Swing兴起:都市青年的又一剂解药
跨年夜,在一场留学生邮轮聚会上,靖雯头一回知道 Swing Dance。
邮轮上放起了欢快的爵士音乐,一对衣着复古的男女踩着音乐的节奏,在邮轮中央畅然起舞。
那是几年前,靖雯刚从美国回来没多久,留一头长发,时而卷成大波浪,对上海的一切都感到新鲜。
她觉得跳舞有最原始的吸引力,“听到音乐就想摆动自己的身体”,想过学街舞,但“一个人练舞好无聊”,尝试过莎莎,可就是对拉丁风格的音乐不感冒。
而摇摆舞不仅是一种社交舞,可以和搭档一块练习,入门舞步也比街舞简单,“会走路就会跳摇摆舞”,更别说她还是一个爵士乐和 Vintage 爱好者。
看到 Swing 的那一刻,靖雯觉得就是它了。过年回来她就拉上了好友,向邮轮上跳舞的那对舞者学摇摆舞——他们原先是审计和通信工程师,因为热爱摇摆舞辞职,创立了目前上海最大的摇摆舞俱乐部。
2017、2018 那几年,上海的摇摆舞文化还在起步期,据靖雯的观察,在当时跳摇摆舞的人里,七八成都有留学背景,喜欢爵士乐和复古文化。
刚接触摇摆舞那阵子,靖雯和朋友 Tom 常常去赶场跳舞,“就像中毒了一般!”靖雯形容。每周二、五,她一下班就直奔康定路上的 TeAmo 酒吧参加 Swing 舞会。
靖雯的节奏感和领悟力都不错,跳 Swing 对她来说就像荡秋千,情绪在肢体和音乐的释放中达到高点再一点点降落,循环往复。
双人舞蹈里有一个 leader 和一个 follower,靖雯尤其喜欢和有创造力的人跳舞,这种人不会照搬学过的套路,而是根据旋律和节奏来变换舞步,能玩出自己的花样来。靖雯说:“和他们跳舞会‘颅内高潮’,一首曲子下来,脸都要笑疼。”

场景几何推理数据

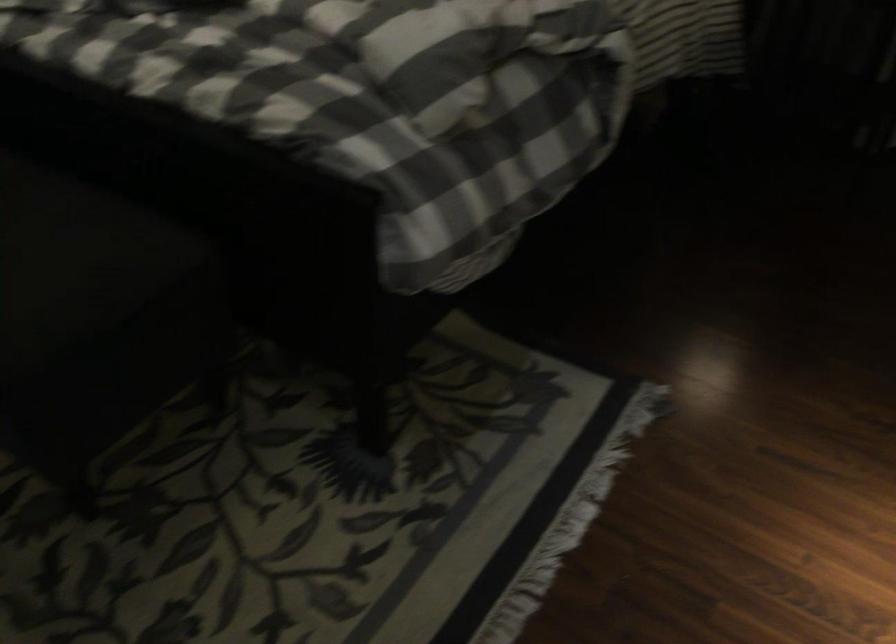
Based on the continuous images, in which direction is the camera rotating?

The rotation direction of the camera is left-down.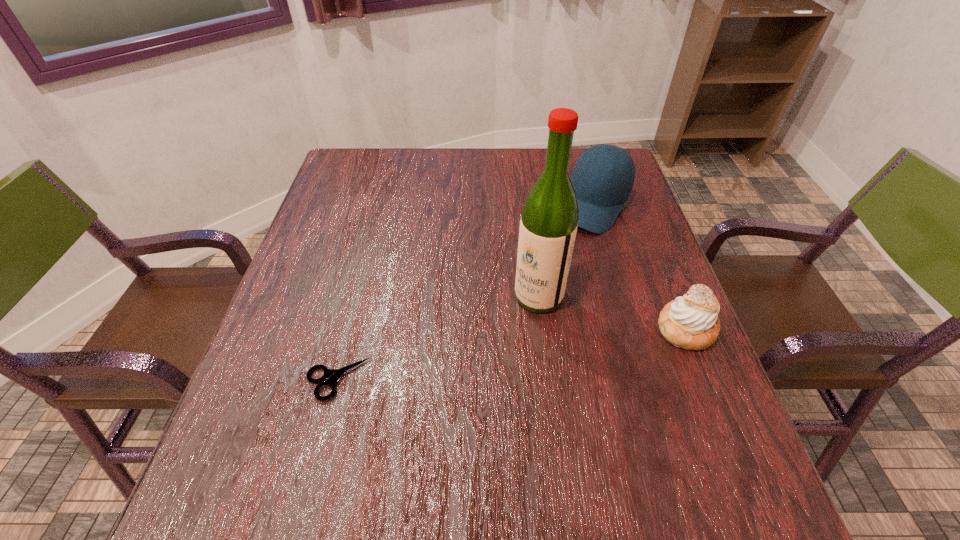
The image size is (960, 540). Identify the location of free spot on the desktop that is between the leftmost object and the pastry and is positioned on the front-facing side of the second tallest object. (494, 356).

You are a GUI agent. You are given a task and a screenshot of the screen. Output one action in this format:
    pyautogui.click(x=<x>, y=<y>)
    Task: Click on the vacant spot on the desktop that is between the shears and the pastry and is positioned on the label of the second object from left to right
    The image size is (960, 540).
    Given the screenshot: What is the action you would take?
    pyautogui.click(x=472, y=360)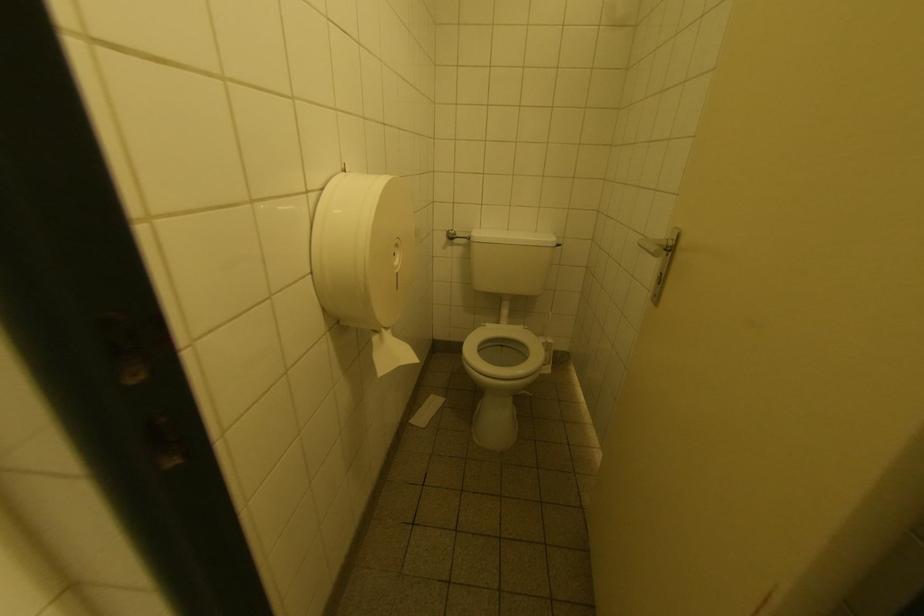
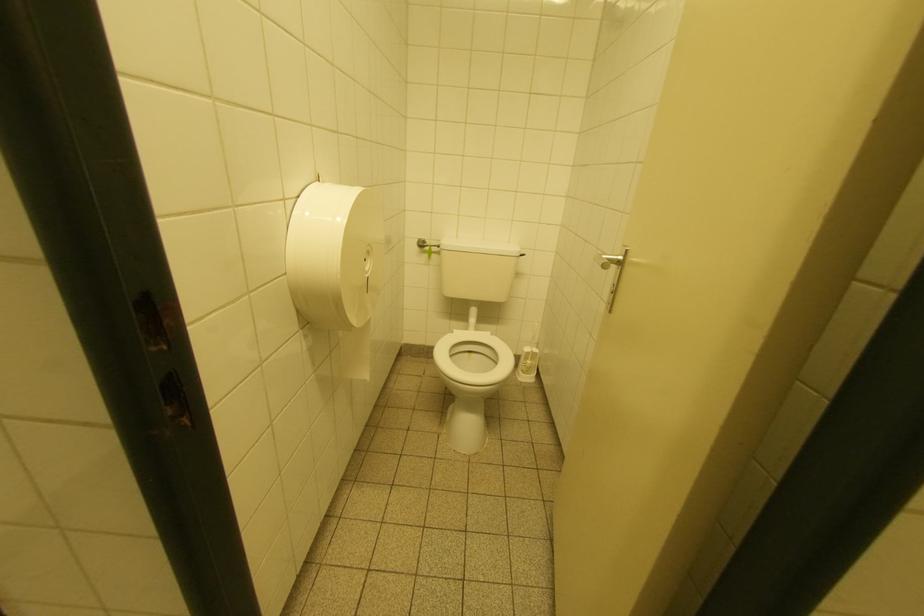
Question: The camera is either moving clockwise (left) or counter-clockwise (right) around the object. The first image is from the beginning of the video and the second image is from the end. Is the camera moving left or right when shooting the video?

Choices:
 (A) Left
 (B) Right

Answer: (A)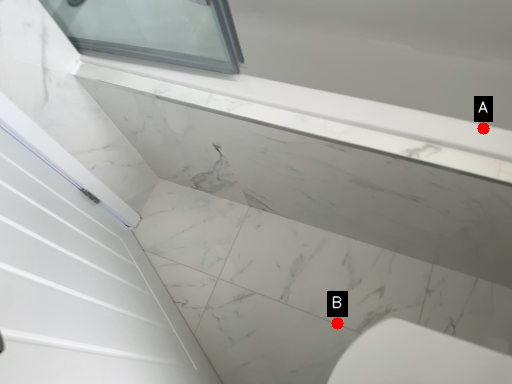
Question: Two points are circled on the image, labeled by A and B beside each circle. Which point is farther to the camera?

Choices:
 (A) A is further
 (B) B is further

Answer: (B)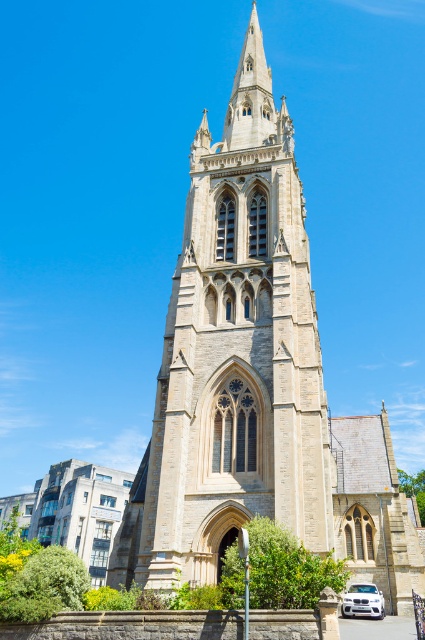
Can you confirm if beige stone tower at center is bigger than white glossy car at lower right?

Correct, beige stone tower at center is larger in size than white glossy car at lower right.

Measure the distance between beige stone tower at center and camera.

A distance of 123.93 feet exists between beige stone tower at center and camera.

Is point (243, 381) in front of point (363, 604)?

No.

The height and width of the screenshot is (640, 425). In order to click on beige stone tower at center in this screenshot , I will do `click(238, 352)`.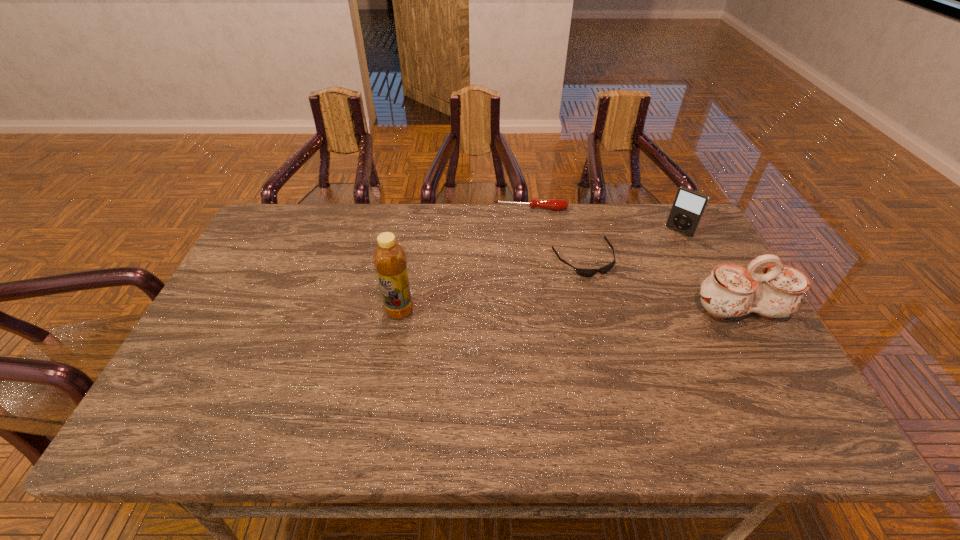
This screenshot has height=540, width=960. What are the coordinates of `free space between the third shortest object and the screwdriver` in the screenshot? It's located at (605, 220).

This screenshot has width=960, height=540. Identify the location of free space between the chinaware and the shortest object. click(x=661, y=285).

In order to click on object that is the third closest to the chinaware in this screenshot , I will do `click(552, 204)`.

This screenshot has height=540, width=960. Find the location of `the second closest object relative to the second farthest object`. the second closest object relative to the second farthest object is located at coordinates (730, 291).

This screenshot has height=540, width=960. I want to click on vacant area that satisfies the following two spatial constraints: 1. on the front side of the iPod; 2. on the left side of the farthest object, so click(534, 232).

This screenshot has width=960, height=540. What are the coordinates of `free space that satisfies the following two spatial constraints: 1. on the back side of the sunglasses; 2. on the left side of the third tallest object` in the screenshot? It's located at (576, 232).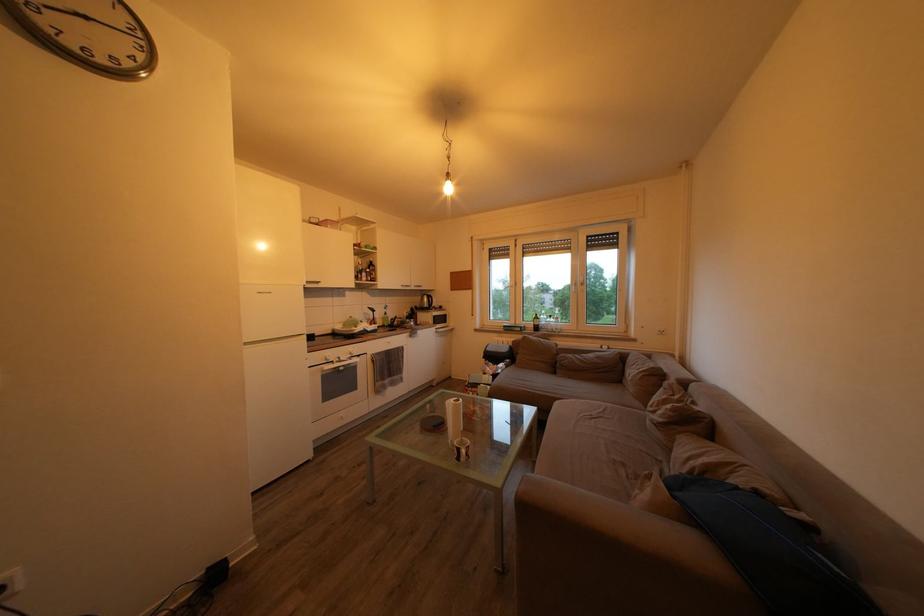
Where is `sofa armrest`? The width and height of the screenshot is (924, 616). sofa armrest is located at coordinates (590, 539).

### 练习题组
**1.** 根据这篇关于摇摆舞的文章,靖雯每周哪两天下班后去 TeAmo 酒吧参加 Swing 舞会?
**2.** 请复制这篇关于摇摆舞的文章中从“那是几年前,靖雯刚从美国回来”到“靖雯的节奏感和领悟力都不错,跳 Swing 对她来说就像荡秋千,情绪在肢体和音乐的释放中达到高点再一点点降落,循环往复。”的部分,一字不改。
这些材料在此不起任何作用。

### 参考答案
**1.** 每周二和周五。

**2.**
那是几年前,靖雯刚从美国回来没多久,留一头长发,时而卷成大波浪,对上海的一切都感到新鲜。
她觉得跳舞有最原始的吸引力,“听到音乐就想摆动自己的身体”,想过学街舞,但“一个人练舞好无聊”,尝试过莎莎,可就是对拉丁风格的音乐不感冒。
而摇摆舞不仅是一种社交舞,可以和搭档一块练习,入门舞步也比街舞简单,“会走路就会跳摇摆舞”,更别说她还是一个爵士乐和 Vintage 爱好者。
看到 Swing 的那一刻,靖雯觉得就是它了。过年回来她就拉上了好友,向邮轮上跳舞的那对舞者学摇摆舞——他们原先是审计和通信工程师,因为热爱摇摆舞辞职,创立了目前上海最大的摇摆舞俱乐部。
2017、2018 那几年,上海的摇摆舞文化还在起步期,据靖雯的观察,在当时跳摇摆舞的人里,七八成都有留学背景,喜欢爵士乐和复古文化。
刚接触摇摆舞那阵子,靖雯和朋友 Tom 常常去赶场跳舞,“就像中毒了一般!”靖雯形容。每周二、五,她一下班就直奔康定路上的 TeAmo 酒吧参加 Swing 舞会。
靖雯的节奏感和领悟力都不错,跳 Swing 对她来说就像荡秋千,情绪在肢体和音乐的释放中达到高点再一点点降落,循环往复。